Extending Python: rewriting a single method in C

Alex Martelli aleaxit at yahoo.com
Tue Mar 13 04:16:20 EST 2001


"Alexander Gavrilov" <agavrilov at home.com> wrote in message
news:2tfr6.26915$zV3.1982567 at news1.frmt1.sfba.home.com...
    [snip]
> > However, you cannot make a builtin function be a method of a
> class/instance.
> > Instead, you could write:
> >
> > from cmodule import fast_a, fast_b
> >
> > class fastKlass(Klass):
> > def a(self, int1, int2):
> > fast_a(self, int1, int2)
> > def b(self, int1, int2):
> > fast_b(self, int1, int2)
> >
>
> Actually, you can write the following:
>
> class fastKlass(Klass):
>     a = fast_a
>     b = fast_b

You can, but it will not work as intended if fast_a or fast_b
come from an extension module (coded in C or C++).  So-called
"builtin" functions (those coded in C) are not automagically
transformed into unbound methods when assigned as class attributes.

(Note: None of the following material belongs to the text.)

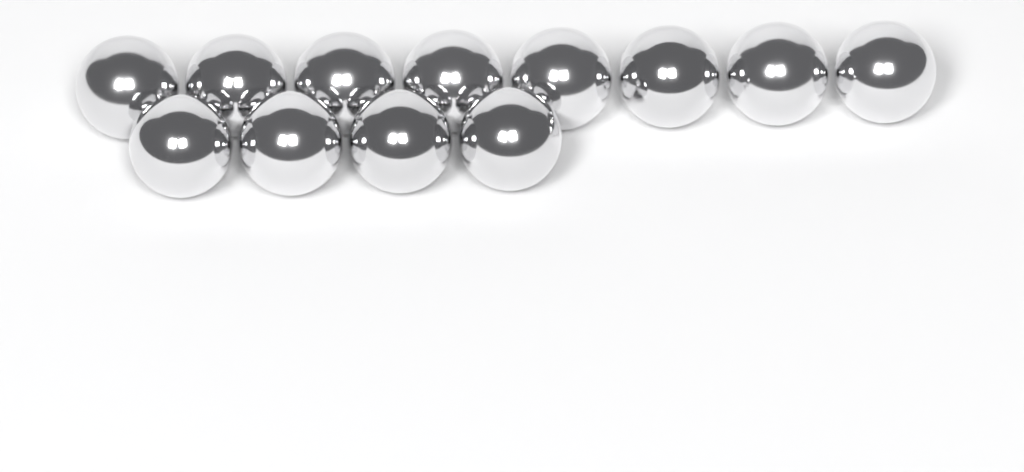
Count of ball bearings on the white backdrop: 12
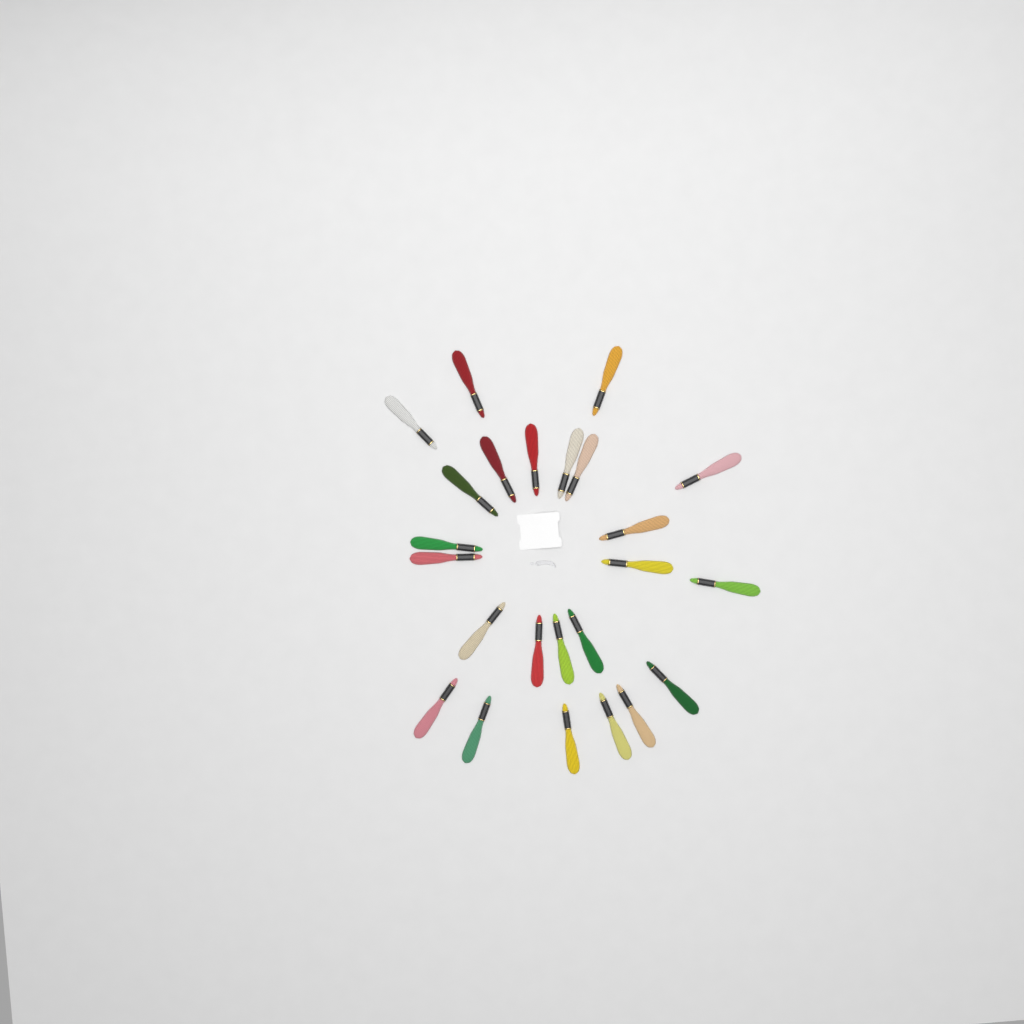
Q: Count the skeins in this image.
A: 24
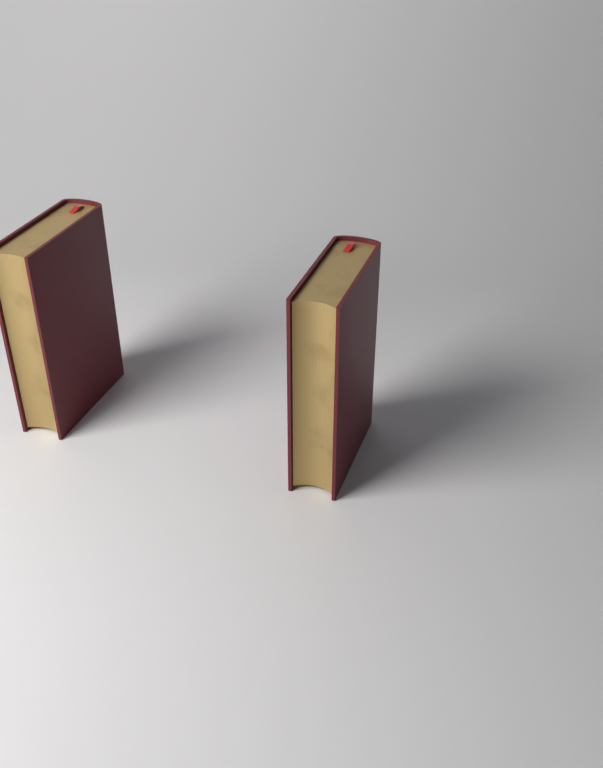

You _can_ request the transformation explicitly if you know
what you're doing...:

>>> class Y:
...     pass
...
>>> Y.a=new.instancemethod(cmodule.fast_a,None,Y)

Note that it can't be done within the body of Y since it needs
Y itself (the class-object) as an argument, and the class object
is not defined until AFTER the class-body is done executing.